The Moldovan authorities consider the referendum in Gagauzia unlawful, saying that “the country’s foreign policy is not within the jurisdiction of the local authorities.”
However, Gagauzia’s leader Mikhail Formuzal hopes that its results will influence Chisinau’s dialogue with regions.
“The EU, which the Moldovan leadership seeks to join, has the practice of holding referendums even on less important issues. Our authorities did not ask people’s opinion about independence, foreign policy, language, Transdniestrian settlement or any other vital issue. The plebiscite in Gagauzia showed that there is a large gap between declarations made by the leadership of the republic and real life on the ground. I hope that now the opinion of the people will be respected, and we will start building a truly democratic state,” Formuzal told ITAR-TASS.
Moldovan Prime Minister Iurie Leanca said the referendum in Gagauzia had highlighted the needs for closer interaction with regions.
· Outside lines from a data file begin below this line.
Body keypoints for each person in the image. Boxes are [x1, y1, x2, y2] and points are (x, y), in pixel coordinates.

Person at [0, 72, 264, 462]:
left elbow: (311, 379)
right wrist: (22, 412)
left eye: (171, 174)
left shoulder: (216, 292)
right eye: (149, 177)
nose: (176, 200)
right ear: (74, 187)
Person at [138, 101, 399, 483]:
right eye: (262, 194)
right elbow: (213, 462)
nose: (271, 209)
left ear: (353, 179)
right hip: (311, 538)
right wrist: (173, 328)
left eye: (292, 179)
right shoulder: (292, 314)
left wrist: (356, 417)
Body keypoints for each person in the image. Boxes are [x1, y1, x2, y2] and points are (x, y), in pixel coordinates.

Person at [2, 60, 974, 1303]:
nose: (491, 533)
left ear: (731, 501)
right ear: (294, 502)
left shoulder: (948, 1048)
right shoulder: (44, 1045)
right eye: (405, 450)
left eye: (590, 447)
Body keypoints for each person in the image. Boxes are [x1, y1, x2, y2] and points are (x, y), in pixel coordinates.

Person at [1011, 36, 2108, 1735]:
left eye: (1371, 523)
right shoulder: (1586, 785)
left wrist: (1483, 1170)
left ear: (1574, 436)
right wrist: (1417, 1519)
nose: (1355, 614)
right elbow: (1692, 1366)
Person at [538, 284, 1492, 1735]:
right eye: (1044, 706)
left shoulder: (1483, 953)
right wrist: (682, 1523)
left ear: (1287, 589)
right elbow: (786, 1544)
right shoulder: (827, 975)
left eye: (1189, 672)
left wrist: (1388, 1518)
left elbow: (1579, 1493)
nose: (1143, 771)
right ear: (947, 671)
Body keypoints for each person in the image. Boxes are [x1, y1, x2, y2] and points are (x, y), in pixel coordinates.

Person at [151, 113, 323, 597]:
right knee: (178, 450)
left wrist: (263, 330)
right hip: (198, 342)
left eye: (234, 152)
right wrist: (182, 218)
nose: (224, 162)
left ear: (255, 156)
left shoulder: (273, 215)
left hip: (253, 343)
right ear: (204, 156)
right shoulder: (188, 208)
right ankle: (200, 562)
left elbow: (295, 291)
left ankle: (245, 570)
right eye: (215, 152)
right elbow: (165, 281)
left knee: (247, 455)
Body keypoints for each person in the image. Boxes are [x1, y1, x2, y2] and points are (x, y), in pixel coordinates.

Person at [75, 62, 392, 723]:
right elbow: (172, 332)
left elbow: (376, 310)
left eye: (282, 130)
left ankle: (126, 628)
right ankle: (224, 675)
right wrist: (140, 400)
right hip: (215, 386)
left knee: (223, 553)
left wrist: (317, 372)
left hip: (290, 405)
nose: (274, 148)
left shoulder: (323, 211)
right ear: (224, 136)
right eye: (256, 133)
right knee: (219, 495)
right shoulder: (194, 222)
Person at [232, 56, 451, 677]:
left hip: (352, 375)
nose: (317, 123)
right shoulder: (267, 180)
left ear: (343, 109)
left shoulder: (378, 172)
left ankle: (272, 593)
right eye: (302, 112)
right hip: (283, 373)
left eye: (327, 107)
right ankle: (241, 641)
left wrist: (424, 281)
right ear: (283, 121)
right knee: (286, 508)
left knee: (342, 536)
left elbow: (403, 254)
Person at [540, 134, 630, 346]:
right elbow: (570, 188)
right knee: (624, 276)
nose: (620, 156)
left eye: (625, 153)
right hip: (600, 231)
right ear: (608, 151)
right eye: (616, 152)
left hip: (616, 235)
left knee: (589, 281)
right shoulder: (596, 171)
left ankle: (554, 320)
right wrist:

“Interaction should be different from what it has been until now. We need to concentrate on the real problems in Gagauzia and the south as a whole. Probably, the status of the autonomy will have to be corrected,” he said.
According to preliminary data, over 98.4 percent of 70.4 percent of voters who came to the polling stations supported accession to the Customs Union, and about 2.7 percent voted for integration with the EU.
Leanca noted inadequate work to promote European values in Gagauzia. “Parliamentary elections will be held in Moldova at the end of this year. They will be the most representative referendum on various important issues,” he said and stressed the need to explain to people the benefits of the Association Agreement and Free Trade Area Agreement with the EU.
Some Moldova politicians condemned Gagauzia for its actions and warned that they might divide society. Former Moldovan Prime Minister Vlad Filat urged local authorities to “sign a public declaration in support of the European vector and to condemn separatism.